--- Supplied data Enclosed Below ---
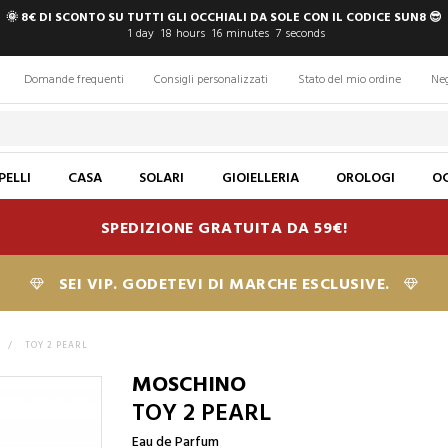
🌞 8€ DI SCONTO SU TUTTI GLI OCCHIALI DA SOLE CON IL CODICE SUN8 😎
1
day
18
hours
16
minutes
6
seconds
Domande frequenti
Consigli personalizzati
Stato del mio ordine
Ne
PELLI
CASA
SOLARI
GIOIELLERIA
OROLOGI
OC
SPEDIZIONE GRATUITA DA 59€!
SEI VIP. GODETEVI DI MARCHE ESCLUSIVE.
>
TOY 2 PEARL
MOSCHINO
TOY 2 PEARL
Eau de Parfum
--- End of Enclosed Supplied data ---
▸ Task to complete:
Every record must be transcribed faithfully, with no picture carried over.

▸ Solution:
🌞 8€ DI SCONTO SU TUTTI GLI OCCHIALI DA SOLE CON IL CODICE SUN8 😎
1
day
18
hours
16
minutes
6
seconds
Domande frequenti
Consigli personalizzati
Stato del mio ordine
Ne
PELLI
CASA
SOLARI
GIOIELLERIA
OROLOGI
OC
SPEDIZIONE GRATUITA DA 59€!
SEI VIP. GODETEVI DI MARCHE ESCLUSIVE.
>
TOY 2 PEARL
MOSCHINO
TOY 2 PEARL
Eau de Parfum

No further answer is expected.